STUDY MATERIAL:
□ □ □ □ □
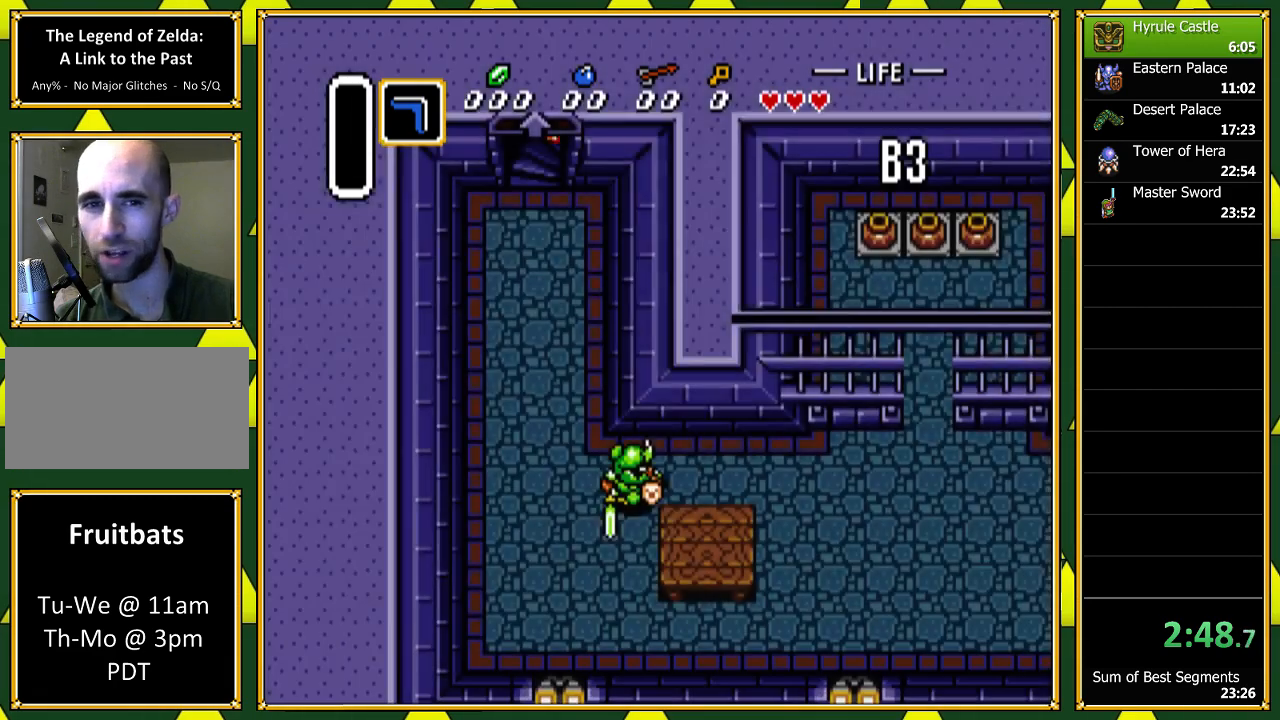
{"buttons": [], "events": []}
□ □ □ □ □
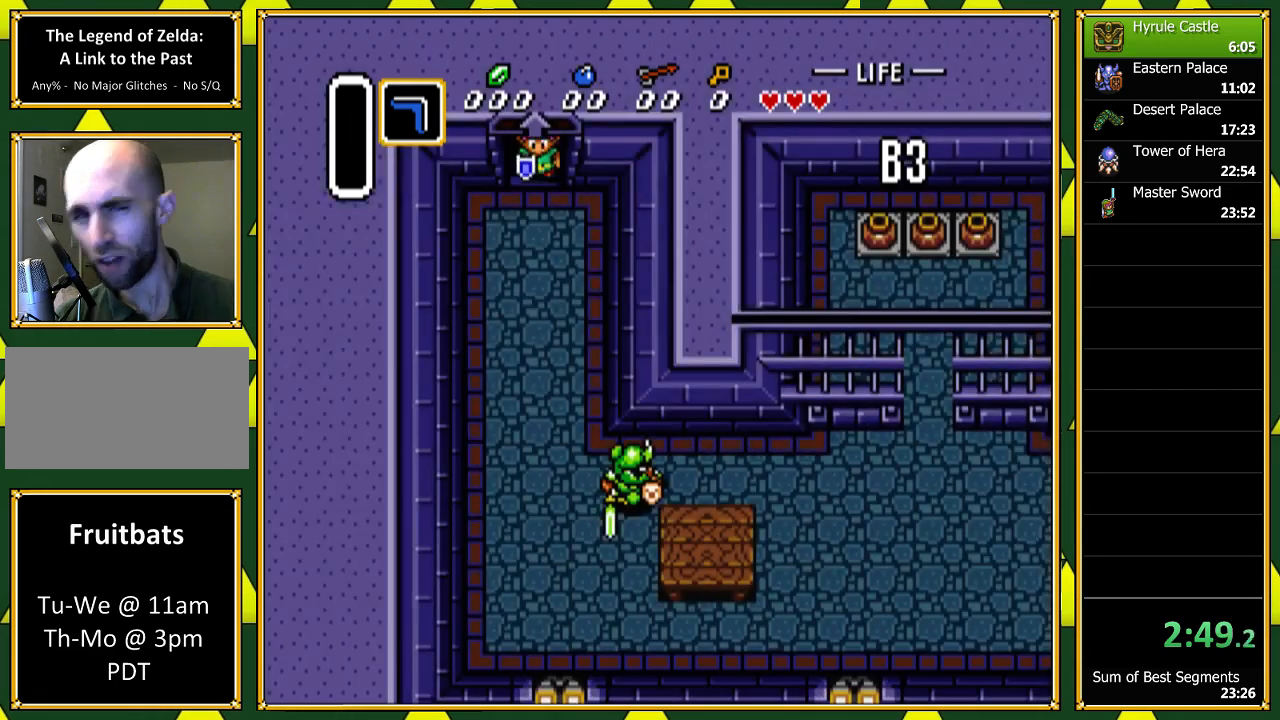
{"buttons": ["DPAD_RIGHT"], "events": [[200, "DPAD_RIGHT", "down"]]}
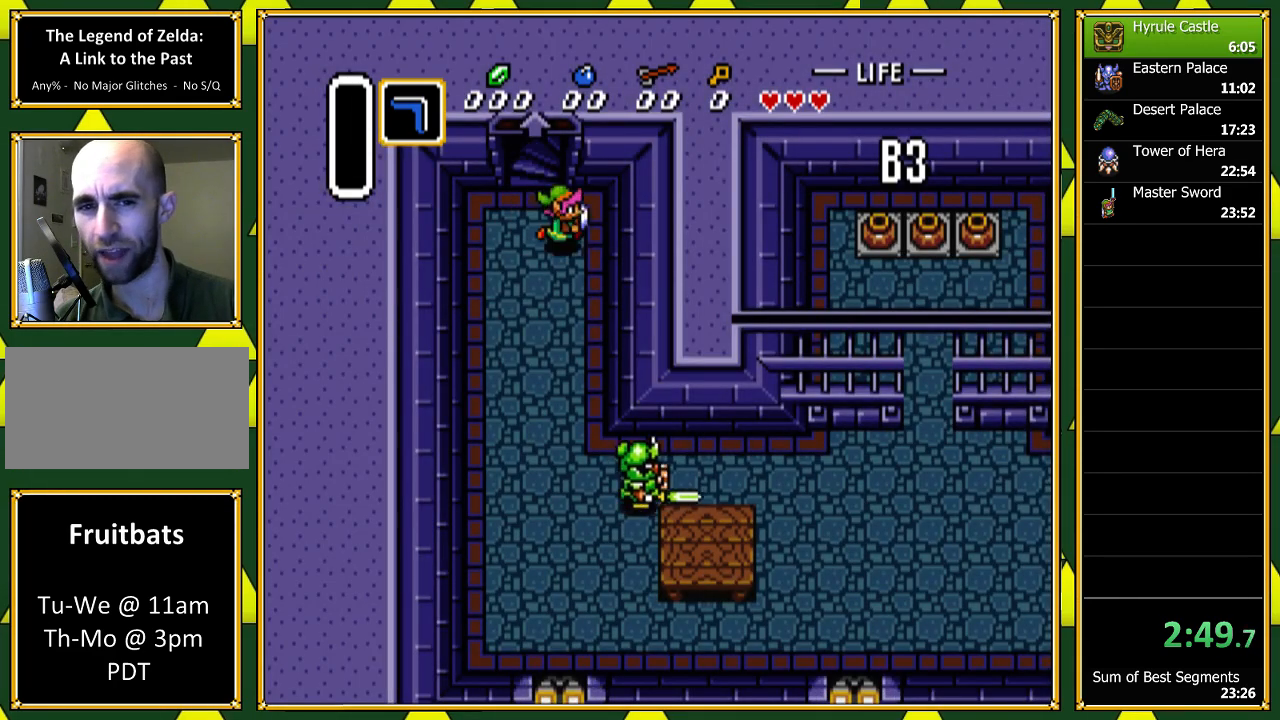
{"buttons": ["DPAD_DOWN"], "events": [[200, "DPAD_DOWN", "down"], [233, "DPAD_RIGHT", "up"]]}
□ □ □ □ □
For the data above, state how many of its lines contain the word "down", giving no other text.

2